Some kind of temporary situation which affects that business that will cause even more attenuation of the pricing. Because the other thing that's happening in public markets is that any company typically in about two years, sometimes in one years, sometimes six months, the entire turnover – shareholders' base changes.
So all these things basically mean that some yo-yo like me, can sit there spend most of time talking to you guys or hanging out with Dakshana scholars. And every once in a while I see distortions of an extreme nature. And when I see distortion of extreme nature then I act decisively.

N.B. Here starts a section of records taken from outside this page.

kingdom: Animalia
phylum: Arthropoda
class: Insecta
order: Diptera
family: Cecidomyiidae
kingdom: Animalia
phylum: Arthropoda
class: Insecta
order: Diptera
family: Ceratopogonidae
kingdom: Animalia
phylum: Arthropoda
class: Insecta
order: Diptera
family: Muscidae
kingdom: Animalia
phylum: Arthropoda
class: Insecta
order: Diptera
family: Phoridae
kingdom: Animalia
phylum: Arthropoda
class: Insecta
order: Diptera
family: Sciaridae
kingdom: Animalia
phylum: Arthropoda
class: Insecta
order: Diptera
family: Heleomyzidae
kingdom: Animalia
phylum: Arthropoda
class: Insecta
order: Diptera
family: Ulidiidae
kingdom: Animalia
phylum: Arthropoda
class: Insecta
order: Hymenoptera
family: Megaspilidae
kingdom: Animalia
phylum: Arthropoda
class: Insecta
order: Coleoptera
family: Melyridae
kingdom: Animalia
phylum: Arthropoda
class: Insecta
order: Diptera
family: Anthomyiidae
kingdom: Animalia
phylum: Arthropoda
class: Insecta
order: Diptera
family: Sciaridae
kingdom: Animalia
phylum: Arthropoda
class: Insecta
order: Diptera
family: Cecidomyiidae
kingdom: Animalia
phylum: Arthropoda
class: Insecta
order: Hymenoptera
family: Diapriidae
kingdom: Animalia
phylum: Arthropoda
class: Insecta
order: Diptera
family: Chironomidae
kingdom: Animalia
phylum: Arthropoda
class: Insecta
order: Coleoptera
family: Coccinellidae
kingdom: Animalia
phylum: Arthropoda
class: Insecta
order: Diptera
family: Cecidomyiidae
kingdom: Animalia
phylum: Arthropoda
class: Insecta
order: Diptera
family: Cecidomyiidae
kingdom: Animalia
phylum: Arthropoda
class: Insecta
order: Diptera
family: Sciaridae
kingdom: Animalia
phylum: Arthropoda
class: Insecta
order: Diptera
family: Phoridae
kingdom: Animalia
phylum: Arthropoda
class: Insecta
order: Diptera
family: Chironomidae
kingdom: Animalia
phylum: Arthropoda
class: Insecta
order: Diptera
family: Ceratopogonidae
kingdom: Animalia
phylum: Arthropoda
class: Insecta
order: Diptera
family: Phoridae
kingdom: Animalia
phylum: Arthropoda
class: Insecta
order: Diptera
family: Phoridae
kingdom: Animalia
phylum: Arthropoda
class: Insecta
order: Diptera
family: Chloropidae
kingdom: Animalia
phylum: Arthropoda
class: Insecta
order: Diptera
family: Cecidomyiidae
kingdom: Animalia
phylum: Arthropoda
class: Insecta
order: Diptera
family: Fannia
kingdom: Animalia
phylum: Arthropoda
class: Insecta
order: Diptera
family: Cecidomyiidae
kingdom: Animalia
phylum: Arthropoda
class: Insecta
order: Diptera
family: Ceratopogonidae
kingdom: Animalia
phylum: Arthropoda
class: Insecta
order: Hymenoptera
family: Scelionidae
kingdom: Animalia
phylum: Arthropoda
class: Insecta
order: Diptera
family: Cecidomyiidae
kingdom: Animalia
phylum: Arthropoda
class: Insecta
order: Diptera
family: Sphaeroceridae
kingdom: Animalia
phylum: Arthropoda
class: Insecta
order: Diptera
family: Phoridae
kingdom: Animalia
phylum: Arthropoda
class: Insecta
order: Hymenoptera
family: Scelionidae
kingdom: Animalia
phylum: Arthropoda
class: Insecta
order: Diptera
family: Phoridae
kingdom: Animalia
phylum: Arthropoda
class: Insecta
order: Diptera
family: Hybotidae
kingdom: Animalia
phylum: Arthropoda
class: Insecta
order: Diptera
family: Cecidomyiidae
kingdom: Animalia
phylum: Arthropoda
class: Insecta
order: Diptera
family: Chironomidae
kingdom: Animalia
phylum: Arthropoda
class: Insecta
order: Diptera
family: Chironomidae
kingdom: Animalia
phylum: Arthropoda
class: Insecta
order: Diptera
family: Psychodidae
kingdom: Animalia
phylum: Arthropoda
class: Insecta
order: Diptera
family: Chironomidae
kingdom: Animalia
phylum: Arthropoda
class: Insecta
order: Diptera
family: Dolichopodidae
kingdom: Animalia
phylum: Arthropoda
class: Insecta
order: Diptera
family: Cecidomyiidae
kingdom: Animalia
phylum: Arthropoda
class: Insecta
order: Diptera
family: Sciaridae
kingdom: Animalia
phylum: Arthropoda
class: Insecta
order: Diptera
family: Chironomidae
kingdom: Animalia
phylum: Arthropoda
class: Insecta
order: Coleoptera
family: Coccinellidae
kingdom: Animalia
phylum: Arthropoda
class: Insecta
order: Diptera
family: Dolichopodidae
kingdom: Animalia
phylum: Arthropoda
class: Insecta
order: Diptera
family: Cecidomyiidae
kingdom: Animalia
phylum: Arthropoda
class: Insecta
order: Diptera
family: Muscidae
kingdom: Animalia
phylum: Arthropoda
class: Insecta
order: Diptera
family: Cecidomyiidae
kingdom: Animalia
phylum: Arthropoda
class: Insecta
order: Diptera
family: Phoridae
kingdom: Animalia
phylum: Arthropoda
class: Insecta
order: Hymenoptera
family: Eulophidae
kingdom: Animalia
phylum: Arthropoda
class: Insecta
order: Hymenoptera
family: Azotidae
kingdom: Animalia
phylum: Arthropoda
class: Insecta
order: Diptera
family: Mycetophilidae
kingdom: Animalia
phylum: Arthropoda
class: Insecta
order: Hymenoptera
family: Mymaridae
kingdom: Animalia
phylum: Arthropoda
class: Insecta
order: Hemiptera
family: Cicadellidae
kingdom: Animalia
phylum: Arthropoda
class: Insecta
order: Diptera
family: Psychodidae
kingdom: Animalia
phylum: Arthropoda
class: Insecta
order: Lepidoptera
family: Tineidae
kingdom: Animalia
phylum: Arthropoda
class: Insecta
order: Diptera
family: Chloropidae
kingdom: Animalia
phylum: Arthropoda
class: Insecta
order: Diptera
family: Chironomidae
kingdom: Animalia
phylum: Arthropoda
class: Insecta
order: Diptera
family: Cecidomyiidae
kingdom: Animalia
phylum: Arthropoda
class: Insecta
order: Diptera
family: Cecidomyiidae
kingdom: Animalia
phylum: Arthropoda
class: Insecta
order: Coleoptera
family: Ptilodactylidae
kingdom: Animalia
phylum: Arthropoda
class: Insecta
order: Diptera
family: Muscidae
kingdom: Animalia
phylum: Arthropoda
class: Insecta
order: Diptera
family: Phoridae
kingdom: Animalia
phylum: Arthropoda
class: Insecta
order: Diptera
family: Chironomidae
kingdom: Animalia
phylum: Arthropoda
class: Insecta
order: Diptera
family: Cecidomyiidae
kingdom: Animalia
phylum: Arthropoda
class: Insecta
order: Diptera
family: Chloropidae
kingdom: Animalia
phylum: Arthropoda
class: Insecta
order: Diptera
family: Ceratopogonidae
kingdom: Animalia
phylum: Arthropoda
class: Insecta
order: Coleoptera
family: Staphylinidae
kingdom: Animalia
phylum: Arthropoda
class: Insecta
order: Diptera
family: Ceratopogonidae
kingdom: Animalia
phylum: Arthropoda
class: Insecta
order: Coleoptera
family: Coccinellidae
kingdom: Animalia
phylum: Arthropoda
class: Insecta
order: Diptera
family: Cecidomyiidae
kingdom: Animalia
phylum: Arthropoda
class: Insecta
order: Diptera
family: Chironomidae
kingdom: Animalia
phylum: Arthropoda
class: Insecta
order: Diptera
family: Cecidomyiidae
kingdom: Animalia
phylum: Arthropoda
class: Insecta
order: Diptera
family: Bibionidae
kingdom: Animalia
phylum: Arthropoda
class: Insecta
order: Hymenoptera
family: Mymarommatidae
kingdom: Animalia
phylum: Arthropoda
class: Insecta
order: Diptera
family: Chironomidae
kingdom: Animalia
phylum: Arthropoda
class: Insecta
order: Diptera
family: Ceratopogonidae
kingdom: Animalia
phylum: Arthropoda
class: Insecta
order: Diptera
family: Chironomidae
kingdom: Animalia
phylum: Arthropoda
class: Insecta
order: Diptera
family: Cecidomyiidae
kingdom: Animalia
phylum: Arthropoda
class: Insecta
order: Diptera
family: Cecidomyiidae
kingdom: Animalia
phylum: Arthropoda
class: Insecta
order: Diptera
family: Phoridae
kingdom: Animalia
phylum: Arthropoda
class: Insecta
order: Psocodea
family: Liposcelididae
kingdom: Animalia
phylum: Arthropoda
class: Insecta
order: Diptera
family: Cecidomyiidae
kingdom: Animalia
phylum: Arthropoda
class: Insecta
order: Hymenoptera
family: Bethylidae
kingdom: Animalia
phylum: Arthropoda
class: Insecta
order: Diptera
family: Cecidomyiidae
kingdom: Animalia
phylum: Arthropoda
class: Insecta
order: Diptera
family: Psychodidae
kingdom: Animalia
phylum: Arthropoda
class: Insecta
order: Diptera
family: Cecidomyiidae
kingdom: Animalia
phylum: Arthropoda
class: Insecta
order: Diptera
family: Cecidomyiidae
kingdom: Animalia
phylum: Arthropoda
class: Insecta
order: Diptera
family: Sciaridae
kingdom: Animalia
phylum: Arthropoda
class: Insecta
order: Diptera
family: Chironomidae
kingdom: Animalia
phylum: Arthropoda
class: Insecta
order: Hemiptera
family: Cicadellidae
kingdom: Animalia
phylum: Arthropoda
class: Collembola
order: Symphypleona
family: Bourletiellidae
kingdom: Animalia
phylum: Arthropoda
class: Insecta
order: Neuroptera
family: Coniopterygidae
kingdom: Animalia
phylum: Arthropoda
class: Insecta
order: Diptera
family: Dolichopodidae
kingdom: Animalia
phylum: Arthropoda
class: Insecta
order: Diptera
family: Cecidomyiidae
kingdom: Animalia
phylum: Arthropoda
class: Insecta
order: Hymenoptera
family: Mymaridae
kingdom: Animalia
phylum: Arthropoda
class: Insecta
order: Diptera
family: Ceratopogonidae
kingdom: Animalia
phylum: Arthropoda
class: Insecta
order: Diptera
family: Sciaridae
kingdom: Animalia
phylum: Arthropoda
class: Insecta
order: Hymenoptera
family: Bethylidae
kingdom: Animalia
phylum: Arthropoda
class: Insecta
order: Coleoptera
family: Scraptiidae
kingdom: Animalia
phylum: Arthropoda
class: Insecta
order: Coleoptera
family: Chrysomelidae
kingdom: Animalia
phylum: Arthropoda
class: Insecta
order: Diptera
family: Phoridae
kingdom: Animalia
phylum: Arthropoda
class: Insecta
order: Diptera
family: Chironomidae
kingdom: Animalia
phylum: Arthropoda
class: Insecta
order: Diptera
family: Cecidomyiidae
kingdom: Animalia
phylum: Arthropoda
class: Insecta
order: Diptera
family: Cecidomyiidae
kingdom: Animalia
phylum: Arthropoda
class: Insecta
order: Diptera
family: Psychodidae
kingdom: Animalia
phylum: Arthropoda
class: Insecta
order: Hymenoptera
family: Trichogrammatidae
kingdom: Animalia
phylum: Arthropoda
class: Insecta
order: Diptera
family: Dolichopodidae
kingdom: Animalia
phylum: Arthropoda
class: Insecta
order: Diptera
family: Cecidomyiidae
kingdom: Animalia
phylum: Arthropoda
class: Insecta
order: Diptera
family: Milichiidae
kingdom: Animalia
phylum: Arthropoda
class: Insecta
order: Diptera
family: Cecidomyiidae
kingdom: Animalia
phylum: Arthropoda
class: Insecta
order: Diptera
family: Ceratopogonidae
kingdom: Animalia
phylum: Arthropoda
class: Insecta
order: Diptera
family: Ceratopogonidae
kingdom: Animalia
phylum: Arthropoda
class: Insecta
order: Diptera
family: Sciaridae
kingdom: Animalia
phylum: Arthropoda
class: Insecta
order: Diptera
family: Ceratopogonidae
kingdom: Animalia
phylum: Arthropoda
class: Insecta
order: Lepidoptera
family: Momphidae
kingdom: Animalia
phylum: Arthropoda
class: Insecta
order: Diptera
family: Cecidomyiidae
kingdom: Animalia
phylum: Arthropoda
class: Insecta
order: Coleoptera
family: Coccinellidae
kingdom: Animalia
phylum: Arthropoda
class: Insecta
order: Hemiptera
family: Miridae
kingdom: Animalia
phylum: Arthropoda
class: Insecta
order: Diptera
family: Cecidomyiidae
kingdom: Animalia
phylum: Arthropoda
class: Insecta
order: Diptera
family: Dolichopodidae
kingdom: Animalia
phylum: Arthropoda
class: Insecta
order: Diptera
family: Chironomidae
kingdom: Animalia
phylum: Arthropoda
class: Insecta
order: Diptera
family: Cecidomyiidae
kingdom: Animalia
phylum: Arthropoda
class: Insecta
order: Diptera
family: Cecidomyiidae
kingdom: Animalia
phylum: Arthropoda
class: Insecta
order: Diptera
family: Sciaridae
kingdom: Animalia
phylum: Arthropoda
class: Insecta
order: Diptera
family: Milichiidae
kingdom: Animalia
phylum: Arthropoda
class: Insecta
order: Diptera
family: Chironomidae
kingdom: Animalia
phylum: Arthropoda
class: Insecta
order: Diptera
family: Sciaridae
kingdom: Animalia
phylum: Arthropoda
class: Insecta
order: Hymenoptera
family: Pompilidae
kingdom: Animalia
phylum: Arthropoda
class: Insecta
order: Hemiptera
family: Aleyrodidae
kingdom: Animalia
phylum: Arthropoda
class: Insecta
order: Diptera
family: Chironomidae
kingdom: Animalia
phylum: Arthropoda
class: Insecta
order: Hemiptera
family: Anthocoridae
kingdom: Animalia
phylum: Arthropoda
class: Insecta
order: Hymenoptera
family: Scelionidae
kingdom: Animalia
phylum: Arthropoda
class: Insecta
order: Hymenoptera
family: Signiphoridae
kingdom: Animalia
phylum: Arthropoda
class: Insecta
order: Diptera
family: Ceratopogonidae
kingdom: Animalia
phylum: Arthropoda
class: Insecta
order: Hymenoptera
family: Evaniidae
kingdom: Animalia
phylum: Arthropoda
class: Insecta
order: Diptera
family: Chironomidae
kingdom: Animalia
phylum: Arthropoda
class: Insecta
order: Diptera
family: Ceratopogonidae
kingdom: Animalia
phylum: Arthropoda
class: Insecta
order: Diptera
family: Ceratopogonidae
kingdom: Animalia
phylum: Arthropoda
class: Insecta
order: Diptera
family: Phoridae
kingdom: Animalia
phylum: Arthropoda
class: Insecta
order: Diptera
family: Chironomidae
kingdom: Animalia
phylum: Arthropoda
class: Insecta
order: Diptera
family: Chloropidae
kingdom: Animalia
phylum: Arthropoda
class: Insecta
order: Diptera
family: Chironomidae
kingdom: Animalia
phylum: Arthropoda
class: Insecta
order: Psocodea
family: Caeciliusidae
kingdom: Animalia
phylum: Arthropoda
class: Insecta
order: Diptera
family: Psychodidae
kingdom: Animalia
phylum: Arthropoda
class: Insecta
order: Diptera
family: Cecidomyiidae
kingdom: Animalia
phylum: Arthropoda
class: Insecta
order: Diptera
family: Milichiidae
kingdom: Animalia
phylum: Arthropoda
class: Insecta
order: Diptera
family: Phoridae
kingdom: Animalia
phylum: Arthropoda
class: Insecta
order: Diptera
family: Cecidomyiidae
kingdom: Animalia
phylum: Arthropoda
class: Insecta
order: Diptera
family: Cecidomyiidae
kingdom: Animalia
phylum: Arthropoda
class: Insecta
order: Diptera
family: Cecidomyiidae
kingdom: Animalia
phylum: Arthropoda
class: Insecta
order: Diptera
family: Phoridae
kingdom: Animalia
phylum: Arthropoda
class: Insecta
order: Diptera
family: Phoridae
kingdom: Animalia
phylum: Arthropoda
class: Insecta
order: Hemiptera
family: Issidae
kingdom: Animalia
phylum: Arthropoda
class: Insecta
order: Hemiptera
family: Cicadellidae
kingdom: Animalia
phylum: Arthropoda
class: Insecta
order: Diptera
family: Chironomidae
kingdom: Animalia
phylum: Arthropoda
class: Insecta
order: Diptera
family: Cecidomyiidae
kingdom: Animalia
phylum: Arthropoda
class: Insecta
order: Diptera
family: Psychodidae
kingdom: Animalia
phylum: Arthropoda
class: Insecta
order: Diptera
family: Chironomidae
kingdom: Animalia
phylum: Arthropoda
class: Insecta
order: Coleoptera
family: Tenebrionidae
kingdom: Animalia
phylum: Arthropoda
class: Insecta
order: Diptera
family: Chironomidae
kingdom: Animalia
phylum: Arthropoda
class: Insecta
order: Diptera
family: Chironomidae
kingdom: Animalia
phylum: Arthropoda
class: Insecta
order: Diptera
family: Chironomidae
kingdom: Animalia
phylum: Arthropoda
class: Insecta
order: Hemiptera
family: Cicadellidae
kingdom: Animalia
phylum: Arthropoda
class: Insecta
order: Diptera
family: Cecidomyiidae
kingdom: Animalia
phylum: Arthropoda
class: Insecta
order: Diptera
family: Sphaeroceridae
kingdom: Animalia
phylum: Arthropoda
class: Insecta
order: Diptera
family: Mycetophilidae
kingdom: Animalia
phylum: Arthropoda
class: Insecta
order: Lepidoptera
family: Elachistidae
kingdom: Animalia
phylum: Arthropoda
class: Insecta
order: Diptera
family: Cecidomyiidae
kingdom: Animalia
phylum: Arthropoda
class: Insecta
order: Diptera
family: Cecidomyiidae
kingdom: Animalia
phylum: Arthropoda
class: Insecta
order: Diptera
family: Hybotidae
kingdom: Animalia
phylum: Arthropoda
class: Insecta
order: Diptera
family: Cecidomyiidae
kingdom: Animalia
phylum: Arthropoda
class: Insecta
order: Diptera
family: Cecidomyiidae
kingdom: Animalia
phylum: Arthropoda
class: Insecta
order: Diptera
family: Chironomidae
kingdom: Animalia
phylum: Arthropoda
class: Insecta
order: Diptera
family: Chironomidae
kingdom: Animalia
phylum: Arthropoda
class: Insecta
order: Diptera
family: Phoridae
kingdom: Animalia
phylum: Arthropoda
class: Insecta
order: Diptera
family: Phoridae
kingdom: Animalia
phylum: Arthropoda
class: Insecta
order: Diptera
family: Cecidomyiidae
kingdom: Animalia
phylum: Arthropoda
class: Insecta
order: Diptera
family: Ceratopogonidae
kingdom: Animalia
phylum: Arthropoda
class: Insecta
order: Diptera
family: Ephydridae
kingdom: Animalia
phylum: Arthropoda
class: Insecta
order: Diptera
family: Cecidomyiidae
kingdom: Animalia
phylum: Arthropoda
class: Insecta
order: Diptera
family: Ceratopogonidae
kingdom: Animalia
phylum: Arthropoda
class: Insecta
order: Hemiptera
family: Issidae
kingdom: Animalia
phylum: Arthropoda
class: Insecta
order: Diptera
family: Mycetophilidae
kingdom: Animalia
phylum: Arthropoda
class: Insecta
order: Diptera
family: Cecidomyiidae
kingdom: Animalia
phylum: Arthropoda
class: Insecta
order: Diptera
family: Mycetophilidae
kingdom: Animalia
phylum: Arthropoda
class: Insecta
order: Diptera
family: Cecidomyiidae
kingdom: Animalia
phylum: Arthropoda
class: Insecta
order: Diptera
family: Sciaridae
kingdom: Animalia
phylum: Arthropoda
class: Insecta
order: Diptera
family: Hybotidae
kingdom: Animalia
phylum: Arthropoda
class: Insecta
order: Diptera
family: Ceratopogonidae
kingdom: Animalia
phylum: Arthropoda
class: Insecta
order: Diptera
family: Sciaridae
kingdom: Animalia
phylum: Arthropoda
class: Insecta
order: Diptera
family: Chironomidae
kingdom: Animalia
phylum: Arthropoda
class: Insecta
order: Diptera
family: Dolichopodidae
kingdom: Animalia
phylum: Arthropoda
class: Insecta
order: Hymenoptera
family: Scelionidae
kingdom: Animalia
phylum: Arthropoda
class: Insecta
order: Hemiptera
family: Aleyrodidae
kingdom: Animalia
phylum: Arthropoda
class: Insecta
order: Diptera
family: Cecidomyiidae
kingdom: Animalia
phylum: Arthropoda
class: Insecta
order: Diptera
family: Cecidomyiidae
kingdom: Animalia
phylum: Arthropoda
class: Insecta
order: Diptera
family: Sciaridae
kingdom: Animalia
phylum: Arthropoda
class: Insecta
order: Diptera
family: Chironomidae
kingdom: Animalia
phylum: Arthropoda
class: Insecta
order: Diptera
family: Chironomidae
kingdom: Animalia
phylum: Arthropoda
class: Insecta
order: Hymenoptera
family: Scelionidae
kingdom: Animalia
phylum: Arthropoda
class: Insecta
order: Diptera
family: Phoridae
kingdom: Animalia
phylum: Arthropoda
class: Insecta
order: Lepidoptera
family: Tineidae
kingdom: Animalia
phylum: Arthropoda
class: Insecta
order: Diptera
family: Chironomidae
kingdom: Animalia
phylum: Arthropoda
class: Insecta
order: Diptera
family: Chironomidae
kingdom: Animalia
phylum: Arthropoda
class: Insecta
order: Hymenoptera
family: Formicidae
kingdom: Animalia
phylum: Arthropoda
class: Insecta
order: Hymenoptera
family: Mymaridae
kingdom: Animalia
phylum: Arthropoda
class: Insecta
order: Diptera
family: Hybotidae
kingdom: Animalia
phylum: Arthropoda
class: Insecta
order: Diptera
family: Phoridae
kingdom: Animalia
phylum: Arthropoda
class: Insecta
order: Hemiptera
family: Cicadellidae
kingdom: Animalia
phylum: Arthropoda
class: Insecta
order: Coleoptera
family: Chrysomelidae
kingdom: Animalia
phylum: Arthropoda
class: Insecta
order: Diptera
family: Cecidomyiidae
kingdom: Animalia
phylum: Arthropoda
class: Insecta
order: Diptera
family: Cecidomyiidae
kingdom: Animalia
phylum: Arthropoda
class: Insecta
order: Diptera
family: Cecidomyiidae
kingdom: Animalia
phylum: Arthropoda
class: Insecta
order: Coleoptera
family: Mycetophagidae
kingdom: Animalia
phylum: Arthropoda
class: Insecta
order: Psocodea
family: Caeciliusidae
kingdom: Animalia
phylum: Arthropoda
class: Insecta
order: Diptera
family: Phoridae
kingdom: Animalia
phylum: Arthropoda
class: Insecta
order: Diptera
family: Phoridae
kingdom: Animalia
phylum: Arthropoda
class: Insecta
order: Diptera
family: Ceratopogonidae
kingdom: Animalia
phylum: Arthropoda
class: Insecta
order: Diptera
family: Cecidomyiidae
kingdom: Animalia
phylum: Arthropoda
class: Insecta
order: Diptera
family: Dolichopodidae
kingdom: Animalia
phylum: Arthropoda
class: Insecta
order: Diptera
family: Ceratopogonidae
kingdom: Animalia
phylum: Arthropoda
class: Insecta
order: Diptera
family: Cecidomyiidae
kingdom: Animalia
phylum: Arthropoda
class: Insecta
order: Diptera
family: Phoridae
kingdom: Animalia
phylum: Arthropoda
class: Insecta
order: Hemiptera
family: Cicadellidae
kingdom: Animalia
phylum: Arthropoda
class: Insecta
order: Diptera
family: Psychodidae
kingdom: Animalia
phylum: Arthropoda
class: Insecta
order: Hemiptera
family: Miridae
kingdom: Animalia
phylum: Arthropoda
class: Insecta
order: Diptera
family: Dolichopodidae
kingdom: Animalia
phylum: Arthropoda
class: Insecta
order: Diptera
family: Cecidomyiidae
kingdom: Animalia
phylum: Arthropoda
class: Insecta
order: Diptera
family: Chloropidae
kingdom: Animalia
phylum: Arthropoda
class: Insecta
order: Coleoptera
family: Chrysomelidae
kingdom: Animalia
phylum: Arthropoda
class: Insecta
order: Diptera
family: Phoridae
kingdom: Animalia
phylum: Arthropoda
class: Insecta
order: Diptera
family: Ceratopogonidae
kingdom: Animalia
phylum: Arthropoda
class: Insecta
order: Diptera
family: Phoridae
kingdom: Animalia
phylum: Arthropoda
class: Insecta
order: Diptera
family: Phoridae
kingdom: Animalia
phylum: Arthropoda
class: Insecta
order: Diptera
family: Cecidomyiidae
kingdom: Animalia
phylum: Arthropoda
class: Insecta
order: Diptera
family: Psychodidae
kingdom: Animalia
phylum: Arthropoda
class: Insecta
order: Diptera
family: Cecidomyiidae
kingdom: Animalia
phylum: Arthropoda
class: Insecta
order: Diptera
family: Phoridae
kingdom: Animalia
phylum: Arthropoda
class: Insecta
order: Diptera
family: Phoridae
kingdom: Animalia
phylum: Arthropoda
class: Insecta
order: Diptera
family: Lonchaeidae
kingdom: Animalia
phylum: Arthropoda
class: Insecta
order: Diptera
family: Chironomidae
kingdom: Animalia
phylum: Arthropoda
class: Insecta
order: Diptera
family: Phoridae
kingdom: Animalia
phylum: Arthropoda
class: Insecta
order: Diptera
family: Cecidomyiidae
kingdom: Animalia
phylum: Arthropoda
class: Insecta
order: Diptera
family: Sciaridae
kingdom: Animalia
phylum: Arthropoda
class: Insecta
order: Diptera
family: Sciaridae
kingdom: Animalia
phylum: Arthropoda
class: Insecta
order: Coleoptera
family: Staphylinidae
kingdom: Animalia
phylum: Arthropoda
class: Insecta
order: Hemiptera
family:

And I don't need to be right all the time I can be – in fact John Templeton who was a great investor said that there's no investor who's right more than two or three times so you can be wrong plenty of times and you can still do fine. So I think that you know, these distortions take place all the time.
I think if you understand the business really well. First, most important thing is circle of competence stick within the things that you understand really well. If you understand things really well you know what they're worth.
And when the world is valuing it much below, what it should be worth at. That's when you act to buy. And when the world is valuing it significantly above what it's worth at then you sell it. You're done nothing else to do. So maybe you have 2 or 3 buyers a year, 2 or 3 sellers a year and we move on from there. Next question?